━━ Data supplied

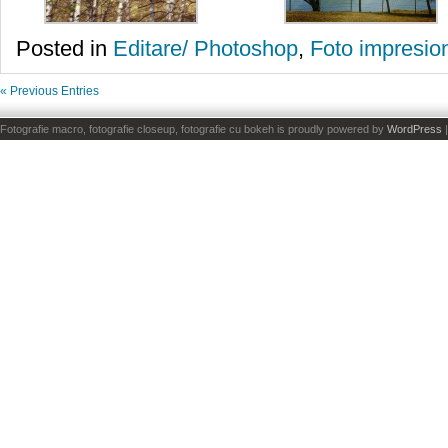
Posted in
Editare/ Photoshop
,
Foto impresio
« Previous Entries
Fotografie macro, fotografie closeup, fotografie cu bokeh is proudly powered by
WordPress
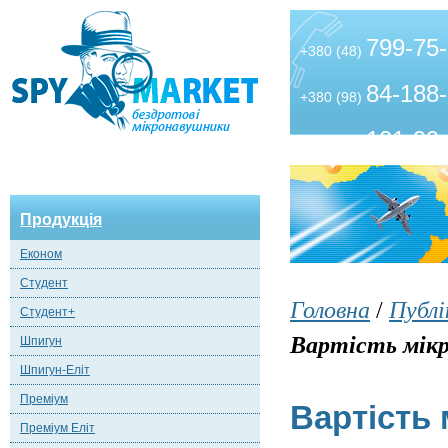
799-75
+380 (48)
84-188
+380 (98)
101-99
+380 (63)
Продукція
Економ
Студент
Головна
/
Публі
Студент+
Вартість мікр
Шпигун
Шпигун-Еліт
Преміум
Вартість
Преміум Еліт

━━━━

- _Aim of the task_:
If pictures appear among the entries above, omit them; repeat everything else verbatim.

- _Reply_:
Posted in
Editare/ Photoshop
,
Foto impresio
« Previous Entries
Fotografie macro, fotografie closeup, fotografie cu bokeh is proudly powered by
WordPress
799-75
+380 (48)
84-188
+380 (98)
101-99
+380 (63)
Продукція
Економ
Студент
Головна
/
Публі
Студент+
Вартість мікр
Шпигун
Шпигун-Еліт
Преміум
Вартість
Преміум Еліт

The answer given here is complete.